Energizer’s shares faced a sharp selloff following the Q4 earnings report, with the stock dropping over 20% in a single session. The decline was fueled by a significant earnings miss relative to analyst expectations and a cautious 2026 outlook, which highlighted transitional challenges including high-single-digit sales declines in Q1 and elevated tariff costs. Despite a 2.3% full-year revenue increase and $200 million in cost savings, the market reacted negatively to margin compression and soft consumer demand forecasts. The stock’s valuation metrics, including a forward P/E near 5.3, drew attention from value investors, though concerns about leverage and free cash flow constraints persisted.

CEO Commentary

Mark LaVigne, President and CEO, highlighted Energizer’s 2025 performance, emphasizing resilience amid tariffs, shifting trade policies, and softening consumer demand. He credited strategic actions like network realignment, Project Momentum (delivering $200M+ savings), and U.S. production investments for preserving margins and driving innovation in Batteries and Auto Care. LaVigne noted e-commerce growth (25% YoY) and international expansion as key growth drivers, while acknowledging transitional challenges in 2026 Q1. He expressed cautious optimism, stating that operational efficiencies, APS integration, and stabilized consumer demand would enable “double-digit adjusted EPS growth” in Q2-Q4 2026, underpinned by a stronger earnings foundation and disciplined execution.

Guidance

Energizer guided to low single-digit fiscal 2026 revenue growth, with Q1 reflecting “challenging sales comparisons” and transitional tariff costs, while Q2-Q4 would benefit from normalized margins and Project Momentum savings. Adjusted EPS growth is expected to accelerate to low double digits in Q2-Q4, supported by e-commerce (15% growth target), international markets, and APS integration. CFO John Drabik noted $15M–$20M incremental production credits in 2026 and a focus on debt reduction ($150M–$200M paydown), with free cash flow recovery post-2025’s working capital and CapEx investments.

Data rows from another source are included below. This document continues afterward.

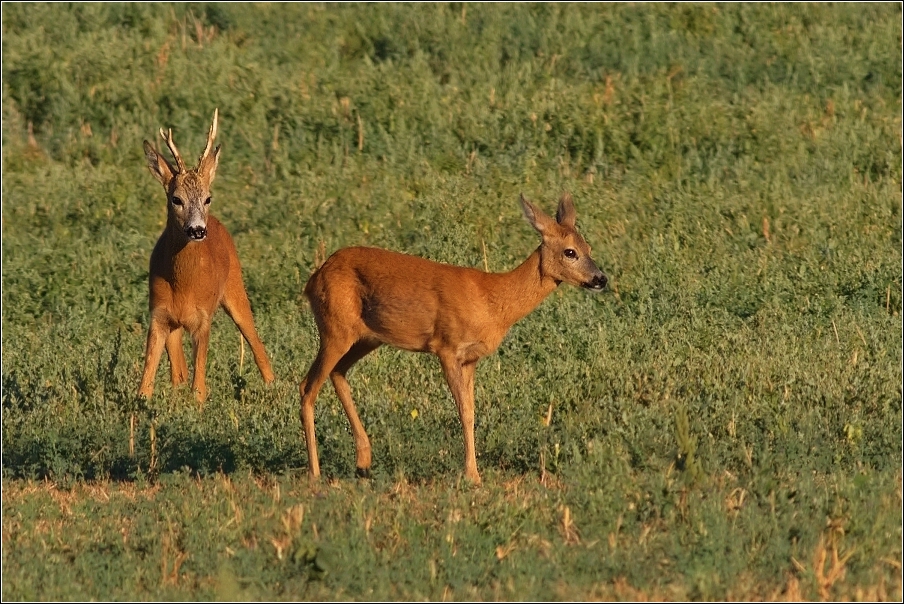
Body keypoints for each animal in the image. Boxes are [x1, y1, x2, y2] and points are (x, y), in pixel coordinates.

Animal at [138, 109, 276, 404]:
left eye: (208, 198)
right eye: (176, 199)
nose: (198, 230)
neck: (183, 285)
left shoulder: (203, 319)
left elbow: (198, 386)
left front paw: (197, 405)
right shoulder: (158, 315)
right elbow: (147, 381)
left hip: (236, 287)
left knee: (255, 340)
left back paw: (274, 387)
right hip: (176, 326)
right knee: (178, 371)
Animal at [298, 193, 608, 486]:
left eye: (589, 249)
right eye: (570, 252)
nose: (600, 279)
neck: (493, 301)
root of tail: (312, 280)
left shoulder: (470, 358)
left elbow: (470, 411)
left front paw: (472, 471)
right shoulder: (446, 347)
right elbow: (462, 411)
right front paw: (472, 475)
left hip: (366, 338)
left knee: (337, 373)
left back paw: (363, 460)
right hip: (334, 328)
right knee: (307, 386)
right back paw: (314, 473)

The Battery category is projected to decline 2%–4% in Q1 2026 but stabilize thereafter.

Additional News

Energizer Holdings announced a $177 million shareholder return program in Q4 2025 through dividends and share repurchases, reducing outstanding shares by 5%. The company also declared a $0.30 per-share quarterly dividend, maintaining a forward yield above 5%. Additionally, Energizer refinanced $500 million of existing debt, redeeming 6.50% notes due 2027 to restore revolver capacity. These moves underscored the company’s commitment to balancing shareholder returns with deleveraging efforts amid tight free cash flow.